RECORDS SHOWN

==================================================

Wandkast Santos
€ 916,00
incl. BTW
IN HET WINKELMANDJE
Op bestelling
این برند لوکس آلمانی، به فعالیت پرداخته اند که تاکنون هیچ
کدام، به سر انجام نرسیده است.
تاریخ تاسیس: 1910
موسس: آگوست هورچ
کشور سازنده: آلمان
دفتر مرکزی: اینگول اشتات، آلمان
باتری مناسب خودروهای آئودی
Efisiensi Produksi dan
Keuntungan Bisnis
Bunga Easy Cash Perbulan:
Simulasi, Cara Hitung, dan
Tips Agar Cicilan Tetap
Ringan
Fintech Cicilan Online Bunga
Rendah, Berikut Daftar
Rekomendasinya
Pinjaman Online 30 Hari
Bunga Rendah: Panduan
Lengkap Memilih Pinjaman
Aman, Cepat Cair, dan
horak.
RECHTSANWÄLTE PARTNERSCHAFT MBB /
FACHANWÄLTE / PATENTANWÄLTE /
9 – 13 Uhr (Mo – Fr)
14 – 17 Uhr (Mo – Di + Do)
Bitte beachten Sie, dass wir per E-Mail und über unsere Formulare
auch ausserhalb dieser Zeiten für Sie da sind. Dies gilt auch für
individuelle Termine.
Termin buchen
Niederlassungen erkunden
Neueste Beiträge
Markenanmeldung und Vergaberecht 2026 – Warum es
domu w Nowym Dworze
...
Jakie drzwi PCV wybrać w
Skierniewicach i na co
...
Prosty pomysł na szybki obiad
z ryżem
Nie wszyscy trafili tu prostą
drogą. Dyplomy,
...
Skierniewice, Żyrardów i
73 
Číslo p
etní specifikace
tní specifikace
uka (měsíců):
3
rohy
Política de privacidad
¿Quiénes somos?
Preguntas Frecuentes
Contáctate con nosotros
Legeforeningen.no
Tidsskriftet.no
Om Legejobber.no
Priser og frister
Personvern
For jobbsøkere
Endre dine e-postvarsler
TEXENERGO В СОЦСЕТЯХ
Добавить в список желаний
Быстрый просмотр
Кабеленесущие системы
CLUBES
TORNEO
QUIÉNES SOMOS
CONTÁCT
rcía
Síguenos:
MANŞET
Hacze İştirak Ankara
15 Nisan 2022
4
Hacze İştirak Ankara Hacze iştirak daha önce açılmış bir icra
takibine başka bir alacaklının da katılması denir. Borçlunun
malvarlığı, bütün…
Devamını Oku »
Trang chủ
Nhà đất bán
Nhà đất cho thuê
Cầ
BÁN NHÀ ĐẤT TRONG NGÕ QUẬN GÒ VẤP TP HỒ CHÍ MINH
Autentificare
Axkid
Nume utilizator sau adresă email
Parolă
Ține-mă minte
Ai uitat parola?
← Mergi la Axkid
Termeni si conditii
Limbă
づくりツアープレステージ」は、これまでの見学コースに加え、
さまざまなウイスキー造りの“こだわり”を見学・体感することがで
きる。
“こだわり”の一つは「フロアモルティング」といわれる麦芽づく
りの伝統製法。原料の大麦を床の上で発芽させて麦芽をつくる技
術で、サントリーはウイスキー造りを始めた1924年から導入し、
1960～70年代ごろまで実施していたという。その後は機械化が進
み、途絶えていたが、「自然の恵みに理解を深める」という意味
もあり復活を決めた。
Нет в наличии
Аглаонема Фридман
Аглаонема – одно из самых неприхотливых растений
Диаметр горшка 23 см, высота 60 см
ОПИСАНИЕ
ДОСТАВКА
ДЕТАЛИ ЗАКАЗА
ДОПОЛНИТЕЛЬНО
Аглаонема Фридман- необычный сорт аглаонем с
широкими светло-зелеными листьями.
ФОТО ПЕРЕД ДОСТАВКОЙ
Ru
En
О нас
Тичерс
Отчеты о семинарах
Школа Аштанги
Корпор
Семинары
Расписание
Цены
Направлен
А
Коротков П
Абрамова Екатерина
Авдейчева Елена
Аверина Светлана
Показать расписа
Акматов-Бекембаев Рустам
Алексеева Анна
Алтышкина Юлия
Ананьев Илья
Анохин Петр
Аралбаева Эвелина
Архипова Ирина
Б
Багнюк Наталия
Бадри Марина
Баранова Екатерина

==================================================

YOUR OBJECTIVE
Arrange every line of text in the material above as a numbered list, leaving out blank lines.

TASK RESULT
1. Wandkast Santos
2. € 916,00
3. incl. BTW
4. IN HET WINKELMANDJE
5. Op bestelling
6. این برند لوکس آلمانی، به فعالیت پرداخته اند که تاکنون هیچ
7. کدام، به سر انجام نرسیده است.
8. تاریخ تاسیس: 1910
9. موسس: آگوست هورچ
10. کشور سازنده: آلمان
11. دفتر مرکزی: اینگول اشتات، آلمان
12. باتری مناسب خودروهای آئودی
13. Efisiensi Produksi dan
14. Keuntungan Bisnis
15. Bunga Easy Cash Perbulan:
16. Simulasi, Cara Hitung, dan
17. Tips Agar Cicilan Tetap
18. Ringan
19. Fintech Cicilan Online Bunga
20. Rendah, Berikut Daftar
21. Rekomendasinya
22. Pinjaman Online 30 Hari
23. Bunga Rendah: Panduan
24. Lengkap Memilih Pinjaman
25. Aman, Cepat Cair, dan
26. horak.
27. RECHTSANWÄLTE PARTNERSCHAFT MBB /
28. FACHANWÄLTE / PATENTANWÄLTE /
29. 9 – 13 Uhr (Mo – Fr)
30. 14 – 17 Uhr (Mo – Di + Do)
31. Bitte beachten Sie, dass wir per E-Mail und über unsere Formulare
32. auch ausserhalb dieser Zeiten für Sie da sind. Dies gilt auch für
33. individuelle Termine.
34. Termin buchen
35. Niederlassungen erkunden
36. Neueste Beiträge
37. Markenanmeldung und Vergaberecht 2026 – Warum es
38. domu w Nowym Dworze
39. ...
40. Jakie drzwi PCV wybrać w
41. Skierniewicach i na co
42. ...
43. Prosty pomysł na szybki obiad
44. z ryżem
45. Nie wszyscy trafili tu prostą
46. drogą. Dyplomy,
47. ...
48. Skierniewice, Żyrardów i
49. 73 
50. Číslo p
51. etní specifikace
52. tní specifikace
53. uka (měsíců):
54. 3
55. rohy
56. Política de privacidad
57. ¿Quiénes somos?
58. Preguntas Frecuentes
59. Contáctate con nosotros
60. Legeforeningen.no
61. Tidsskriftet.no
62. Om Legejobber.no
63. Priser og frister
64. Personvern
65. For jobbsøkere
66. Endre dine e-postvarsler
67. TEXENERGO В СОЦСЕТЯХ
68. Добавить в список желаний
69. Быстрый просмотр
70. Кабеленесущие системы
71. CLUBES
72. TORNEO
73. QUIÉNES SOMOS
74. CONTÁCT
75. rcía
76. Síguenos:
77. MANŞET
78. Hacze İştirak Ankara
79. 15 Nisan 2022
80. 4
81. Hacze İştirak Ankara Hacze iştirak daha önce açılmış bir icra
82. takibine başka bir alacaklının da katılması denir. Borçlunun
83. malvarlığı, bütün…
84. Devamını Oku »
85. Trang chủ
86. Nhà đất bán
87. Nhà đất cho thuê
88. Cầ
89. BÁN NHÀ ĐẤT TRONG NGÕ QUẬN GÒ VẤP TP HỒ CHÍ MINH
90. Autentificare
91. Axkid
92. Nume utilizator sau adresă email
93. Parolă
94. Ține-mă minte
95. Ai uitat parola?
96. ← Mergi la Axkid
97. Termeni si conditii
98. Limbă
99. づくりツアープレステージ」は、これまでの見学コースに加え、
100. さまざまなウイスキー造りの“こだわり”を見学・体感することがで
101. きる。
102. “こだわり”の一つは「フロアモルティング」といわれる麦芽づく
103. りの伝統製法。原料の大麦を床の上で発芽させて麦芽をつくる技
104. 術で、サントリーはウイスキー造りを始めた1924年から導入し、
105. 1960～70年代ごろまで実施していたという。その後は機械化が進
106. み、途絶えていたが、「自然の恵みに理解を深める」という意味
107. もあり復活を決めた。
108. Нет в наличии
109. Аглаонема Фридман
110. Аглаонема – одно из самых неприхотливых растений
111. Диаметр горшка 23 см, высота 60 см
112. ОПИСАНИЕ
113. ДОСТАВКА
114. ДЕТАЛИ ЗАКАЗА
115. ДОПОЛНИТЕЛЬНО
116. Аглаонема Фридман- необычный сорт аглаонем с
117. широкими светло-зелеными листьями.
118. ФОТО ПЕРЕД ДОСТАВКОЙ
119. Ru
120. En
121. О нас
122. Тичерс
123. Отчеты о семинарах
124. Школа Аштанги
125. Корпор
126. Семинары
127. Расписание
128. Цены
129. Направлен
130. А
131. Коротков П
132. Абрамова Екатерина
133. Авдейчева Елена
134. Аверина Светлана
135. Показать расписа
136. Акматов-Бекембаев Рустам
137. Алексеева Анна
138. Алтышкина Юлия
139. Ананьев Илья
140. Анохин Петр
141. Аралбаева Эвелина
142. Архипова Ирина
143. Б
144. Багнюк Наталия
145. Бадри Марина
146. Баранова Екатерина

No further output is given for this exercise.